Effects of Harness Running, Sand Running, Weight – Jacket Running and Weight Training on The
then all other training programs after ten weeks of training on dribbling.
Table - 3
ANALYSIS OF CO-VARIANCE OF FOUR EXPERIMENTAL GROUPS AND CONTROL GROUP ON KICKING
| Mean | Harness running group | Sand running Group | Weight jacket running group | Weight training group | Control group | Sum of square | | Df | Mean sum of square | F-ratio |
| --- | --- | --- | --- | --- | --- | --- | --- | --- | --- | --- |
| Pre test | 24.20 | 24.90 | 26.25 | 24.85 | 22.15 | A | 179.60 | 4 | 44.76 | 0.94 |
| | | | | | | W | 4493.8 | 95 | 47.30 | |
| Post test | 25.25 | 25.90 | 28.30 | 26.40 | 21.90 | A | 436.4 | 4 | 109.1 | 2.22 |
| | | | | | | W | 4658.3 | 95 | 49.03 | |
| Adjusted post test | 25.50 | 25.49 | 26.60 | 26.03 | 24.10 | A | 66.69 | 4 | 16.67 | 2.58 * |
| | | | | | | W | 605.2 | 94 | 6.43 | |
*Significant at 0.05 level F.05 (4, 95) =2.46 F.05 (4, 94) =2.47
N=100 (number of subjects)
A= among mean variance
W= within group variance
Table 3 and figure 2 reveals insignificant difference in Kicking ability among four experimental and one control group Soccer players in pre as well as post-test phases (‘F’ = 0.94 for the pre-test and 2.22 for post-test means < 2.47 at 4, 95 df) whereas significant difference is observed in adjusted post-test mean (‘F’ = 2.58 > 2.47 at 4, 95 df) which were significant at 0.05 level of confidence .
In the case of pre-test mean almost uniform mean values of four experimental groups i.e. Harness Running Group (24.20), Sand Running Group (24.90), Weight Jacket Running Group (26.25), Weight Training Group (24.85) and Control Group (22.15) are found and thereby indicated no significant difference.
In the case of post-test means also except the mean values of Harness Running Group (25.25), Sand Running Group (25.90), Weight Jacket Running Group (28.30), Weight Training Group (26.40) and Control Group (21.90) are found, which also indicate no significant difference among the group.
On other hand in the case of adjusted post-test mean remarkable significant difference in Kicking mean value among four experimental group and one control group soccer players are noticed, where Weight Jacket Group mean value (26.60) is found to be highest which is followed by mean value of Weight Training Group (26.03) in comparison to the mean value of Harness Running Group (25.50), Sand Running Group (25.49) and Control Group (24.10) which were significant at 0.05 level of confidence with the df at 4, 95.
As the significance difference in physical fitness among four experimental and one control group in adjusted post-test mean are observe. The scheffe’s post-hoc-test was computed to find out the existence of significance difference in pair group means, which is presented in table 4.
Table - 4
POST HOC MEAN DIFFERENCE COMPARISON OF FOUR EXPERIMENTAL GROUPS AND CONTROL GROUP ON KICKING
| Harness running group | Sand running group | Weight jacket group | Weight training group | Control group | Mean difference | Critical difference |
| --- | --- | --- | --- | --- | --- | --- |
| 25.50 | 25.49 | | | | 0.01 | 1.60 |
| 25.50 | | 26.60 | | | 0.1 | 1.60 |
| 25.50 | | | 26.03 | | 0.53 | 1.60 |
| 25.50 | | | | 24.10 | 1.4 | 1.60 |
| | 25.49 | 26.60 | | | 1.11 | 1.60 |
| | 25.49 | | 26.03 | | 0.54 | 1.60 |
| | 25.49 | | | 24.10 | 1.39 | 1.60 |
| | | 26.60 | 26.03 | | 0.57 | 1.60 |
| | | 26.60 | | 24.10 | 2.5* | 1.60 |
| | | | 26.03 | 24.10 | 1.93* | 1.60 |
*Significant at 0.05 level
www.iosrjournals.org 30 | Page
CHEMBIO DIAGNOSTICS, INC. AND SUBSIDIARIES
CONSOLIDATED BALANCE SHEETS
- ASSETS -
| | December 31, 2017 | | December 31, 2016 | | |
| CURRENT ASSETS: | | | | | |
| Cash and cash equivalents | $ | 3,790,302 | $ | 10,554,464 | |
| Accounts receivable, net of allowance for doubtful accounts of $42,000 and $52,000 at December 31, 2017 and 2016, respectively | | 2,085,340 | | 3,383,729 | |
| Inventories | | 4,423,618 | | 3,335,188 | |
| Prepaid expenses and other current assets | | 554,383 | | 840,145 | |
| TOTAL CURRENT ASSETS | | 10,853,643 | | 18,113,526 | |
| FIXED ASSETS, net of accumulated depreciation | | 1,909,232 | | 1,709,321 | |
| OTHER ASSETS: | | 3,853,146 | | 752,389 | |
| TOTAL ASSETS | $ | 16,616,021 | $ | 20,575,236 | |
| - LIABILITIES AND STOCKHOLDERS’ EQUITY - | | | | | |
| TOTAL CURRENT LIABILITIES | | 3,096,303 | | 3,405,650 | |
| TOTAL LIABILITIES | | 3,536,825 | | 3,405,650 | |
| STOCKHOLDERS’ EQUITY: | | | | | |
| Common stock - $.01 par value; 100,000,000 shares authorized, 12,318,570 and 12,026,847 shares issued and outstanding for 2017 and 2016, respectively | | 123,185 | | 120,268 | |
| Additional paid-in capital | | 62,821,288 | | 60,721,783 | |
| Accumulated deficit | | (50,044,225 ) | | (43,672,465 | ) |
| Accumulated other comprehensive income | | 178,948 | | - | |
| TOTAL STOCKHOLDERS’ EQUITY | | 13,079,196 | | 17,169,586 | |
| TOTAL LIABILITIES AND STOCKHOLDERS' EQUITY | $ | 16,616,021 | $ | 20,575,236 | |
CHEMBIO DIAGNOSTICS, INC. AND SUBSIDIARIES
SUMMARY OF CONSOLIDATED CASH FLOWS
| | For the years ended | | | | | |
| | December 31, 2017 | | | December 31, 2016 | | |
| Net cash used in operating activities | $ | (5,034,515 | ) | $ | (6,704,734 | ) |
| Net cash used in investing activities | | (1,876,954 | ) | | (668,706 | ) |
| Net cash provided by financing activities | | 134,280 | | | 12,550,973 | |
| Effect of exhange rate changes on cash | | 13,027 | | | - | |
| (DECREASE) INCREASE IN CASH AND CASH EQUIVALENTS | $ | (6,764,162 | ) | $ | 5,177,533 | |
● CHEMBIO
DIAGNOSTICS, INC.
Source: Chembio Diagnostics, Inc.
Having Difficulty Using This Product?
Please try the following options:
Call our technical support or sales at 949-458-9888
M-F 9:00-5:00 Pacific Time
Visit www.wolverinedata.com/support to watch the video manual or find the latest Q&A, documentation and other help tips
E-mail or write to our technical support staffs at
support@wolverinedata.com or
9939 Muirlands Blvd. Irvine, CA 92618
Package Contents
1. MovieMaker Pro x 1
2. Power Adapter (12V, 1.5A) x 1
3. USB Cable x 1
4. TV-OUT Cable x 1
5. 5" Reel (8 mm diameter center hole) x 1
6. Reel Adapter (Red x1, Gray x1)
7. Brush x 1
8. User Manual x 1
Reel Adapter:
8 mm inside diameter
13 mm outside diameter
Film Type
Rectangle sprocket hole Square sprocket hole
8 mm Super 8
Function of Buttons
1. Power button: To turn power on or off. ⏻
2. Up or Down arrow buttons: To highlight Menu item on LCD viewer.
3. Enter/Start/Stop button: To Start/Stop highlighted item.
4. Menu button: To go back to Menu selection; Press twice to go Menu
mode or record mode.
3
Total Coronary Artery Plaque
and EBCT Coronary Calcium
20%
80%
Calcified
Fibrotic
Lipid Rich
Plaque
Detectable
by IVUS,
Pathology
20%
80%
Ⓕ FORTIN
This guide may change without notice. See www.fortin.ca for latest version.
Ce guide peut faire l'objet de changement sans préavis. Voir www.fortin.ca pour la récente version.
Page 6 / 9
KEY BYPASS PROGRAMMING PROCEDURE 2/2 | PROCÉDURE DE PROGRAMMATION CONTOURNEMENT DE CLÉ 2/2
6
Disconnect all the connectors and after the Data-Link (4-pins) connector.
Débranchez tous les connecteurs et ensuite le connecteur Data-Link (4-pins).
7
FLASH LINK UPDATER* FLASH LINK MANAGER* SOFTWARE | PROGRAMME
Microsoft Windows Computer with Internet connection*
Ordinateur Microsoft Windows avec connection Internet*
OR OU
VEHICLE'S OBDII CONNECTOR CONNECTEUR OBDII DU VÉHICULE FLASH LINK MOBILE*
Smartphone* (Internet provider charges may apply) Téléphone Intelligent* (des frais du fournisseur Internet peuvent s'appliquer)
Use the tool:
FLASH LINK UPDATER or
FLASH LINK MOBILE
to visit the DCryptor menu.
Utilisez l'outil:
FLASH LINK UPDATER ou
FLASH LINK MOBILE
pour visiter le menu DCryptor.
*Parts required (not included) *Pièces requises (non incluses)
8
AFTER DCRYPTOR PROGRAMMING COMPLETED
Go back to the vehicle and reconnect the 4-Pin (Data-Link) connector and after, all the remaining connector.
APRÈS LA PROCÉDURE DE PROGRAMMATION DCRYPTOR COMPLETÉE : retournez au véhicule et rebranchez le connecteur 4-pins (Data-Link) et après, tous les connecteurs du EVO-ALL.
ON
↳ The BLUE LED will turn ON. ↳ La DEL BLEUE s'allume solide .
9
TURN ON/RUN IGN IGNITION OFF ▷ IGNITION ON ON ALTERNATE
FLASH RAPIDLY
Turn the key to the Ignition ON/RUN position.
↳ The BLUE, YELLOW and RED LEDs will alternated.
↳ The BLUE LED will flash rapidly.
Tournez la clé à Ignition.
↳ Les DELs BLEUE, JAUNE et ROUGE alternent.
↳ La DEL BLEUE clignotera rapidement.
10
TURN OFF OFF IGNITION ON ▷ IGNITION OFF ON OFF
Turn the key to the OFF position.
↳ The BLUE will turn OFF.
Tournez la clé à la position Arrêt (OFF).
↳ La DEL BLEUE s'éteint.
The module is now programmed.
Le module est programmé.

——————

▸ WHAT YOU NEED TO DO
Return, word for word, the lines of the data above from the line with "13,027 | | | - | |" through the line with "1. MovieMaker Pro x 1", inclusive.

▸ REPLY TO THE EXERCISE
| Effect of exhange rate changes on cash | | 13,027 | | | - | |
| (DECREASE) INCREASE IN CASH AND CASH EQUIVALENTS | $ | (6,764,162 | ) | $ | 5,177,533 | |
● CHEMBIO
DIAGNOSTICS, INC.
Source: Chembio Diagnostics, Inc.
Having Difficulty Using This Product?
Please try the following options:
Call our technical support or sales at 949-458-9888
M-F 9:00-5:00 Pacific Time
Visit www.wolverinedata.com/support to watch the video manual or find the latest Q&A, documentation and other help tips
E-mail or write to our technical support staffs at
support@wolverinedata.com or
9939 Muirlands Blvd. Irvine, CA 92618
Package Contents
1. MovieMaker Pro x 1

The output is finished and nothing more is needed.